» AUFGABENSTELLUNG: Bearbeite den Kommentar von „Kommentar von Tibor“ bis „Gegenwart zu überprüfen.“: Schreib diesen Teil noch einmal ab und setze dabei „Stadtchef“ an die Stelle von „Bürgermeister“.

» AUSGEWÄHLTER TEXT:
━━━━━━━━━━━━━━━━
Kommentar von Tibor Zenker, Vorsitzender der Partei der Arbeit Österreichs (PdA)
„Es gibt nichts Antikommunistischeres als die SPÖ.“ – Meint der ehemalige sozialdemokratische Wiener Bürgermeister Michael Häupl in einem Interviewduett mit der (noch?) amtierenden Parteivorsitzenden Pamela Rendi-Wagner. Sinn und Zweck der Aussage in einem „Standard“-Gespräch liegen im offenkundigen Bemühen, die Sozialdemokratie nicht als „zu links“ erscheinen zu lassen, was recht originell ist, sowie darin, Andreas Babler sehr wohl als „zu links“ darzustellen. Es drängt sich auf, beides anhand von Historie und Gegenwart zu überprüfen.
━━━━━━━━━━━━━━━━
» ROHDATEN:
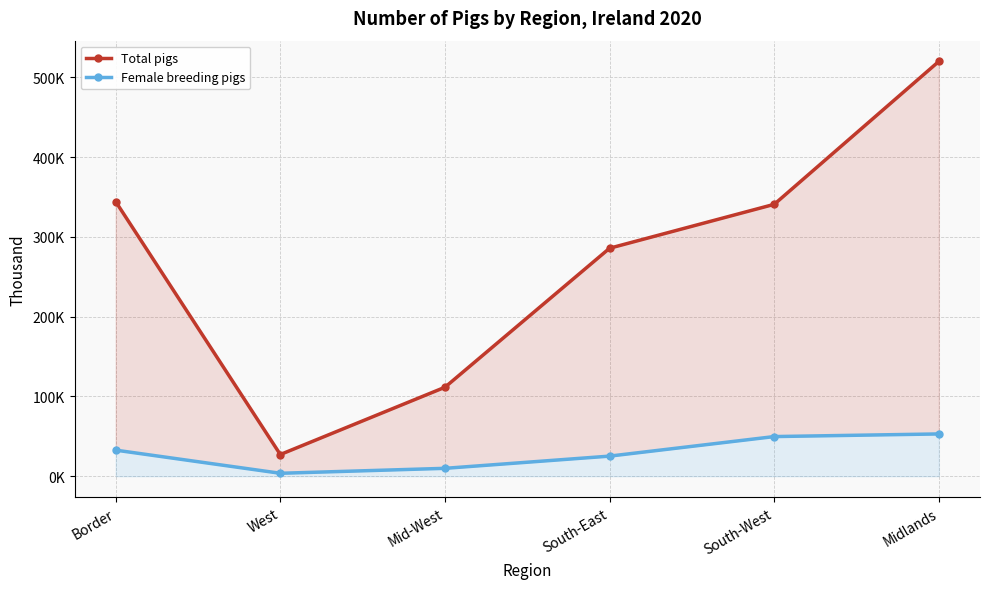

At which category is the sum across all series the highest?

Midlands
━━━━━━━━━━━━━━━━
» FERTIGE LÖSUNG:
Kommentar von Tibor Zenker, Vorsitzender der Partei der Arbeit Österreichs (PdA)
„Es gibt nichts Antikommunistischeres als die SPÖ.“ – Meint der ehemalige sozialdemokratische Wiener Stadtchef Michael Häupl in einem Interviewduett mit der (noch?) amtierenden Parteivorsitzenden Pamela Rendi-Wagner. Sinn und Zweck der Aussage in einem „Standard“-Gespräch liegen im offenkundigen Bemühen, die Sozialdemokratie nicht als „zu links“ erscheinen zu lassen, was recht originell ist, sowie darin, Andreas Babler sehr wohl als „zu links“ darzustellen. Es drängt sich auf, beides anhand von Historie und Gegenwart zu überprüfen.